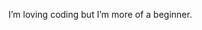 
I’m loving coding but I’m more of a beginner.

<!---
yigitugurr/yigitugurr is a ✨ special ✨ repository because its `README.md` (this file) appears on your GitHub profile.
You can click the Preview link to take a look at your changes.
--->
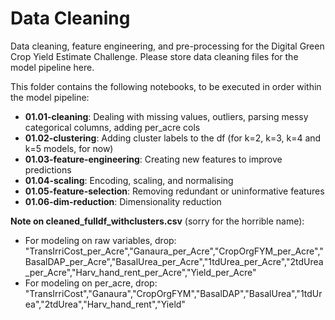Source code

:# Data Cleaning

Data cleaning, feature engineering, and pre-processing for the Digital Green Crop Yield Estimate Challenge. Please store data cleaning files for the model pipeline here.

This folder contains the following notebooks, to be executed in order within the model pipeline:

- **01.01-cleaning**: Dealing with missing values, outliers, parsing messy categorical columns, adding per_acre cols
- **01.02-clustering**: Adding cluster labels to the df (for k=2, k=3, k=4 and k=5 models, for now)
- **01.03-feature-engineering**: Creating new features to improve predictions
- **01.04-scaling**: Encoding, scaling, and normalising
- **01.05-feature-selection**: Removing redundant or uninformative features
- **01.06-dim-reduction**: Dimensionality reduction


**Note on cleaned_fulldf_withclusters.csv** (sorry for the horrible name): 
- For modeling on raw variables, drop: "TransIrriCost_per_Acre","Ganaura_per_Acre","CropOrgFYM_per_Acre","BasalDAP_per_Acre","BasalUrea_per_Acre","1tdUrea_per_Acre","2tdUrea_per_Acre","Harv_hand_rent_per_Acre","Yield_per_Acre"
- For modeling on per_acre, drop: "TransIrriCost","Ganaura","CropOrgFYM","BasalDAP","BasalUrea","1tdUrea","2tdUrea","Harv_hand_rent","Yield"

◆ **What is needed**
Replace "pipeline" with "workflow" in the stretch from the start of the lines through the line containing "This folder contains", leaving the rest unchanged. Give back only that stretch, without the pictures.

◆ **Answer**
I’m loving coding but I’m more of a beginner.

<!---
yigitugurr/yigitugurr is a ✨ special ✨ repository because its `README.md` (this file) appears on your GitHub profile.
You can click the Preview link to take a look at your changes.
--->
Source code

:# Data Cleaning

Data cleaning, feature engineering, and pre-processing for the Digital Green Crop Yield Estimate Challenge. Please store data cleaning files for the model workflow here.

This folder contains the following notebooks, to be executed in order within the model workflow:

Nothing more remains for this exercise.